Simone defined her experience in jail primarily by sensory and psychological deprivation that attacks her core identity as a chef. Confined to a world of institutional blandness, she finds the “soggy pizza dough and sprayed-on cheese” more offensive than the behavior of the other inmates (291). This detail emphasizes how her professional life, built on craft, taste, and the power of food to nurture, has been stripped away, revealing the cost of her adoption of a criminal identity. Her primary mental escape is to retreat into her culinary imagination, “making eggs Benedict in her mind” while lying in her cell (292). This persistent connection to cooking becomes a form of resistance, a way to regain her previous identity even in the dehumanizing prison environment. The only reprieve comes when Moody brings her a cup of properly made tea, a small act of kindness that momentarily restores her world. Her ability to analyze its qualities—“rich and full-bodied, malty, balanced on the tongue” (296)—reaffirms the professional identity that she earlier erased. The contrast between this moment of pleasure and the daily jail food highlights the psychological toll of her incarceration, where the loss of good food is synonymous with the loss of freedom and dignity, reminding her of what she’s lost in the reshaping of her identity.

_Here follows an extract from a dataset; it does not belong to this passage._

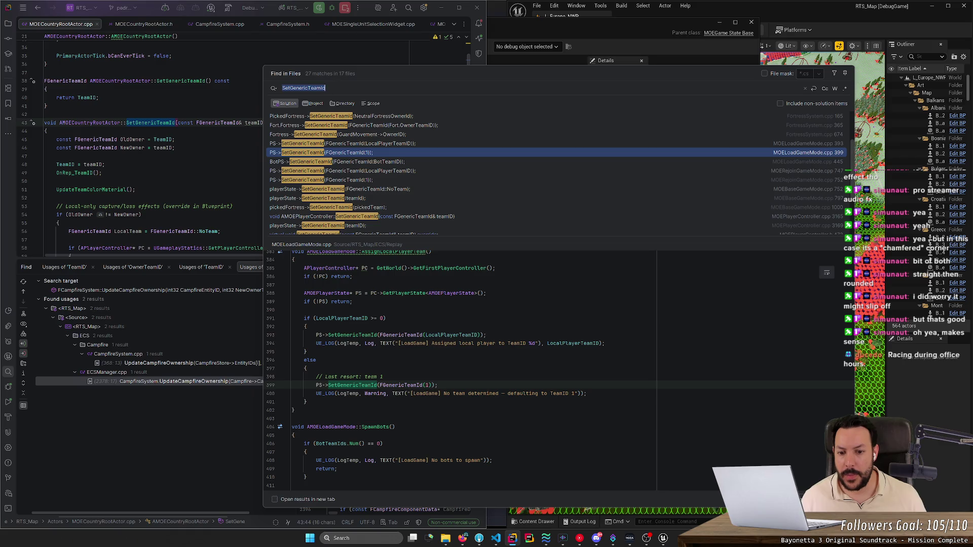
pyautogui.scroll(2, 460, 370)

After Michaela’s confession secures their freedom, the final chapters explore the family’s return to a fragile domesticity and their former identities, culminating in Simone’s acceptance of the need to let Lucy go. The quiet, late-night scene where Simone and Lucy share leftovers and hot chocolate is a powerful act of reclamation. They occupy the 4 am hour, previously a time of terror and trauma, and transform it into a moment of shared comfort and healing. Simone’s careful preparation of the hot chocolate illustrates the restoration of home and maternal care, and the resumption of their former identities and dynamic. This leads to the narrative’s emotional resolution, centered on Lucy’s impending departure for drama school. When Lucy, unable to sleep, asks to stay in the spare room with her mother, Simone recognizes it as a final moment of childhood dependence. Her realization that “[t]his is it. The final time” is marked by a deep sense of peace (340), contrasting with her previous upset over that same realization. Having endured the ultimate parental terror—the prospect of losing her child forever—she can now embrace the natural, necessary separation of her daughter stepping into adulthood. Her final thought, that “if you let your kids go, they come back to you” (340), completes her character arc, shifting her from a state of anxious protection to one of trust in the resilience of their bond.